Inzwischen kamen die Treiber herbei. Es war kein Wolf mehr im Treiben, und das Signal rief zum Sammeln. Der mühsame Aufstieg ging viel leichter von Statten, als ich mir denselben vorgestellt hatte. Durfte ich mir doch an dem heutigen Tage mit stolzer Freude meinen ersten Wolf in das Jagdmanual eintragen.

Als wir oben ankamen, trafen wir die Jäger schon ziemlich vollständig beisammen und neugierig fragten uns alle nach dem Resultat.

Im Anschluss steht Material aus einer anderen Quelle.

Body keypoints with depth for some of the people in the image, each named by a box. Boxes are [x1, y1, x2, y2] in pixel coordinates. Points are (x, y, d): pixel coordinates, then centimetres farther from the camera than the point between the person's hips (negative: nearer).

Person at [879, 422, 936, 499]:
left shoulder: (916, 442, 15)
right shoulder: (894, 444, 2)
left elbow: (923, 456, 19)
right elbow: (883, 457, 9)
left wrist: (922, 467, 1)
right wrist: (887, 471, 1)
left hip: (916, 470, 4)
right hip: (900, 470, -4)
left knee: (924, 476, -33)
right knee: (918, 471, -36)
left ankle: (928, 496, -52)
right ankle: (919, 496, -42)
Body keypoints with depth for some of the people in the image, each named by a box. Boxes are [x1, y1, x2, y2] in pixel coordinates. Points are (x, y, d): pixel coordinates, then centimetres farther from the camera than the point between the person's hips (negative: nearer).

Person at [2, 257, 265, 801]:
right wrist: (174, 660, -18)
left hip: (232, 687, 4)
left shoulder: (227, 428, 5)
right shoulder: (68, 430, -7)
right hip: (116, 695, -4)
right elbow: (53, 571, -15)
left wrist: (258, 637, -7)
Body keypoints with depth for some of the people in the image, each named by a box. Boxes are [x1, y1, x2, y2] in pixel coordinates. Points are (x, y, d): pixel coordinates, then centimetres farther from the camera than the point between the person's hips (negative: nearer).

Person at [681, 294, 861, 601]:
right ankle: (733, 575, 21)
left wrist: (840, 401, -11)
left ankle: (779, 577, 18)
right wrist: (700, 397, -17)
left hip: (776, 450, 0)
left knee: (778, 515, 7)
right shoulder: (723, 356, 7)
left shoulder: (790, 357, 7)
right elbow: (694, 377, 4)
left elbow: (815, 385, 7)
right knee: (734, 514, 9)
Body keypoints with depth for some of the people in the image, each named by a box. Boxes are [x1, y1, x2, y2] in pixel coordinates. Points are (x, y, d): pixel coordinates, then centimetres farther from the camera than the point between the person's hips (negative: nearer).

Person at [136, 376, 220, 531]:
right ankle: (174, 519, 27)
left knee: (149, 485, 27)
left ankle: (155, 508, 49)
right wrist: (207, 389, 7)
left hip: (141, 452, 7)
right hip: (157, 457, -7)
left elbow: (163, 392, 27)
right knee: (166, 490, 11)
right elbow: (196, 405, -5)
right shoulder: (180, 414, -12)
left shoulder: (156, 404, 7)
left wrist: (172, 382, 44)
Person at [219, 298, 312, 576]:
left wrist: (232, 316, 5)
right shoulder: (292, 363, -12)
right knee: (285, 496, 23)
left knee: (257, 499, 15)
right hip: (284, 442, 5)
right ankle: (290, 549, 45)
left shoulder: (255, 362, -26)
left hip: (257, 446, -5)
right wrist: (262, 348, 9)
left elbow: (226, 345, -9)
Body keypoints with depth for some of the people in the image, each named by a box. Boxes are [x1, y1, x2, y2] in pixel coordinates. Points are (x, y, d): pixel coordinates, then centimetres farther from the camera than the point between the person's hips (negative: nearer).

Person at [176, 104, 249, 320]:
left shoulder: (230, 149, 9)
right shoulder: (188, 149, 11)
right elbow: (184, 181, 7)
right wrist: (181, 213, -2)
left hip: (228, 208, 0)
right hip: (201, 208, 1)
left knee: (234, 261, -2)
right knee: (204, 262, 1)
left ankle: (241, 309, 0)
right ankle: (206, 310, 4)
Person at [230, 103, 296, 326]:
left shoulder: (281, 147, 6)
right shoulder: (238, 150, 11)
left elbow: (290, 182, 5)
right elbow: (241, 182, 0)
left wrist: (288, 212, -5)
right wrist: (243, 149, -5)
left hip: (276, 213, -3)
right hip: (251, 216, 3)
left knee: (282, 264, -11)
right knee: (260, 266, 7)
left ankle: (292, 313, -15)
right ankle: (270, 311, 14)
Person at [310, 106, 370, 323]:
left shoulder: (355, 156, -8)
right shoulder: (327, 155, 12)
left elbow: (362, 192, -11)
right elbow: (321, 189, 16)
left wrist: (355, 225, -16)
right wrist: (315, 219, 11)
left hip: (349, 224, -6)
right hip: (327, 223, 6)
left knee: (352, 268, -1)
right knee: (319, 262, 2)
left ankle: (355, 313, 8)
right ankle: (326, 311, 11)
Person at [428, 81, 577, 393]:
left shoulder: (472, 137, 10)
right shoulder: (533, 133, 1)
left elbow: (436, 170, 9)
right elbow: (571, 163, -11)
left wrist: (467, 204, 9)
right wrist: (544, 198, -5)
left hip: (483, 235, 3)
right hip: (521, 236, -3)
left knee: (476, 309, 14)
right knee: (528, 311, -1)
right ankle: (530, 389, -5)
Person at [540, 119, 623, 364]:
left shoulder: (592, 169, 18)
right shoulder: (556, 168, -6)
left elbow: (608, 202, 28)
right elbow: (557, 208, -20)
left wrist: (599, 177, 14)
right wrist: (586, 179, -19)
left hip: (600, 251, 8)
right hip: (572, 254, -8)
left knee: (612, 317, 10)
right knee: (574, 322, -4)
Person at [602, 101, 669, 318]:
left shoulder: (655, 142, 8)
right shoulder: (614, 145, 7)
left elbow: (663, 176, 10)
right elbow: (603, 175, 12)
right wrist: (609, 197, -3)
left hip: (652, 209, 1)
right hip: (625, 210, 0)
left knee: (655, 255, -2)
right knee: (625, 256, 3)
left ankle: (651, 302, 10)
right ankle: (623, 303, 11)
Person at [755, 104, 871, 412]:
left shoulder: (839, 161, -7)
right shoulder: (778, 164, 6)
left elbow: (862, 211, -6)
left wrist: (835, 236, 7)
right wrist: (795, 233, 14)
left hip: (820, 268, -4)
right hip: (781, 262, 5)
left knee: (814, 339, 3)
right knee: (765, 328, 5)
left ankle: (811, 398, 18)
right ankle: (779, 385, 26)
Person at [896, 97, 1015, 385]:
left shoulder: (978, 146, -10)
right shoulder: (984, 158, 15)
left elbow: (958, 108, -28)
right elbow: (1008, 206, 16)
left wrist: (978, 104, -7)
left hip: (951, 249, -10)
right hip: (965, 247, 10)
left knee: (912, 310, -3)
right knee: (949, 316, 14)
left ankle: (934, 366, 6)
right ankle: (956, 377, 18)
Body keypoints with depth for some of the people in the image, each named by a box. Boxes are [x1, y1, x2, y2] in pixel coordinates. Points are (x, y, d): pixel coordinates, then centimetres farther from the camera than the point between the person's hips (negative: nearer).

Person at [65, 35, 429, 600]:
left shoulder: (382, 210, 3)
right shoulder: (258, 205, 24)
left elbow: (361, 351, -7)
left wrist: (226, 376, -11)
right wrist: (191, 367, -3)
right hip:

„Ein starker Wolf liegt auf der Strecke!“ war meine Meldung und die Jägerei mochte es meinem erhitzten und freudestrahlenden Gesichte ansehen, daß ich der Schütze sei; denn Alle traten auf mich zu und gratulirten mir aufs Herzlichste.

Aber auch die übrigen Jäger waren nicht ohne Beute; eine alte Wölfin und ein junger Wolf lagen am Feuer, und mit Stolz sagte mir der Abbé:

„Hier der kleine fiel durch meine Hand, er ist auch mein erster; darum wird der heutige Tag für uns Beide in angenehmer Erinnerung bleiben.“

Mein Wolf war inzwischen gebracht worden und wurde wegen seiner Stärke allgemein bewundert. Derselbe wog 68 Pfund, und heute noch liegt die Decke desselben unter meinem Schreibtische – freilich sind fast alle Haare von derselben verschwunden.

Das gastliche Schloß in den Vogesen beherbergte mich noch über sieben Monate, und nur mit schwerem Herzen trennte ich mich von ihm und seinen Bewohnern.

Als ich dann wieder ins Schloß kam, war’s öde und leer dort. Statt der Jagdflinte hatte ich das preußische Zündnadelgewehr in der Hand und gehörte einem Detachement der preußischen Jäger an, welches dort zur Rekognoscirung weilte. Wie wir damals zwanzig Mann hoch einen ganzen französischen Fuhrpark von 60 Wagen aufhoben, erzähle ich vielleicht ein andermal. Für heute: Waidmannsheil!